+++ SELECTED EXTRACT

Referred to in paragraph under report on Other Legal and Regulatory Requirements in Independent Auditors' Report of even date to the members of Punj Lloyd Limited on the standalone Ind AS financial statements for the year ended March 31, 2018.

Independent Auditors’ report on the Internal Financial Controls under Clause (i) of Sub-section 3 of Section 143 of the Companies Act 2013 (“the Act”)

We have audited the internal financial controls over financial reporting of Punj Lloyd Limited ("the Company") as of March 31, 2018 in conjunction with our audit of the standalone Ind AS financial statements of the Company as of and for the year ended on that date.

Management’s Responsibility for Internal Financial Controls

The Company's management is responsible for establishing and maintaining internal financial controls based on the internal control over financial reporting criteria established by the Company considering the essential components of internal control stated in the Guidance Note on Audit of Internal Financial Controls over Financial Reporting ("the Guidance Note") issued by the Institute of Chartered Accountants of India ("ICAI").These responsibilities include the design, implementation and maintenance of adequate internal financial controls that were operating effectively for ensuring the orderly and efficient conduct of its business, including adherence to Company's policies, the safeguarding of its assets, the prevention and detection of frauds and errors, the accuracy and completeness of the accounting records, and the timely preparation of reliable financial information, as required under the Act.

Auditors’ Responsibility

Our responsibility is to express an opinion on the Company's internal financial controls over financial reporting based on our audit. We conducted our audit in accordance with the Guidance Note and the Standards on Auditing issued by the ICAI and deemed to be prescribed under section 143(10) of the Act to the extent applicable to an audit of internal financial controls over financial reporting. Those Standards and the Guidance Note require that we comply with ethical requirements and plan and perform the audit to obtain reasonable assurance about whether adequate internal financial controls over financial reporting were established and maintained and if such controls operated effectively in all material respects.

++++++

### YOUR TASKS
[a] In the auditors' report, what items does the phrase "including" introduce as part of the orderly and efficient conduct of the Company's business? List them all.
[b] According to the auditors' report, which body issued the Guidance Note on Audit of Internal Financial Controls over Financial Reporting?
The material that comes next has no connection to the auditors' report.

+++ DATA EXTRACT

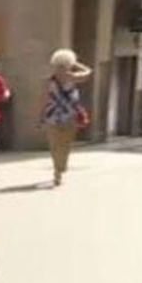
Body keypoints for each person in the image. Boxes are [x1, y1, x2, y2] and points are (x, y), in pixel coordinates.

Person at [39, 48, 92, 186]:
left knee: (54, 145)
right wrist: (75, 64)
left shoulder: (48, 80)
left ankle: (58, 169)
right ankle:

++++++
+++ DATA EXTRACT

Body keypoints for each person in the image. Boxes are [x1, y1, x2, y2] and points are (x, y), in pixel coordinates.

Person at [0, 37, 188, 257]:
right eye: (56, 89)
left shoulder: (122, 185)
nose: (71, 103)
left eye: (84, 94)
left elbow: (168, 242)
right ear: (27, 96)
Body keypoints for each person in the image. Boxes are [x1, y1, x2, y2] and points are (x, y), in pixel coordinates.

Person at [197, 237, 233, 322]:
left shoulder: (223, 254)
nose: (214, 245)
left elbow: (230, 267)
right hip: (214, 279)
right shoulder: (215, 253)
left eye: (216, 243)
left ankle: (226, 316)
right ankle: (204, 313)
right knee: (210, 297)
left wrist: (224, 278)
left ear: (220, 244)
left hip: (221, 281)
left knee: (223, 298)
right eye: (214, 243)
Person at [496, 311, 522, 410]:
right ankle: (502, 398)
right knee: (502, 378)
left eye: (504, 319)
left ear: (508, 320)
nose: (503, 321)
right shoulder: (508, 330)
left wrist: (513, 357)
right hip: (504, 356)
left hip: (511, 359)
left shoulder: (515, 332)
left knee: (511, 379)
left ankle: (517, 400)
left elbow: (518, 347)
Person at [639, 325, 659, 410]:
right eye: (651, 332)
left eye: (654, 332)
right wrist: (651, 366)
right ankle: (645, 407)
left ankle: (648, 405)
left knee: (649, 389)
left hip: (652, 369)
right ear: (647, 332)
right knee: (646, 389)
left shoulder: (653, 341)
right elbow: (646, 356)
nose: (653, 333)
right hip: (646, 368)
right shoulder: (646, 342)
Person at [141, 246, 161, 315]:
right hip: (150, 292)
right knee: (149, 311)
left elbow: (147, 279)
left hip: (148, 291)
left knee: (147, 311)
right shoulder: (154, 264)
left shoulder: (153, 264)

++++++
+++ DATA EXTRACT

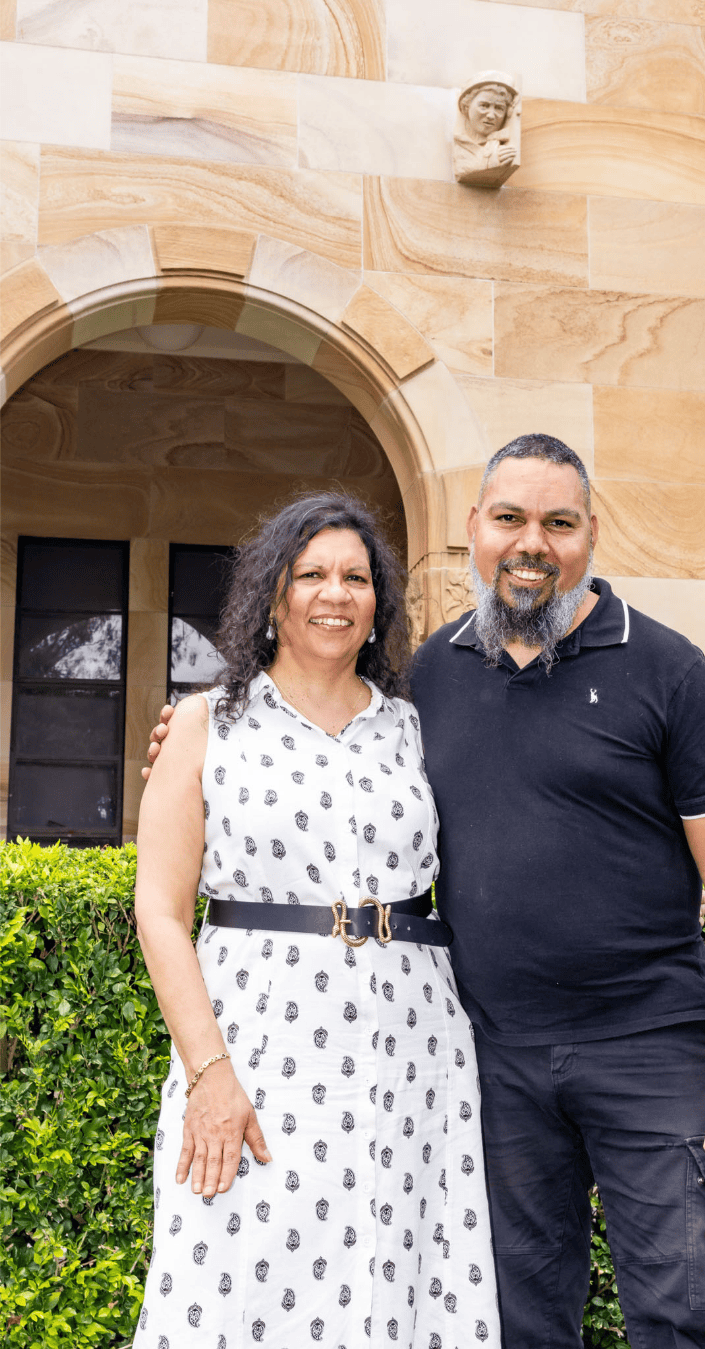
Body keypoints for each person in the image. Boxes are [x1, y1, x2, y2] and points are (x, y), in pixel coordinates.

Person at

++++++

### SOLUTION LIST
[a]
- Adherence to Company's policies
- The safeguarding of its assets
- The prevention and detection of frauds and errors
- The accuracy and completeness of the accounting records
- The timely preparation of reliable financial information

[b] The Institute of Chartered Accountants of India (ICAI).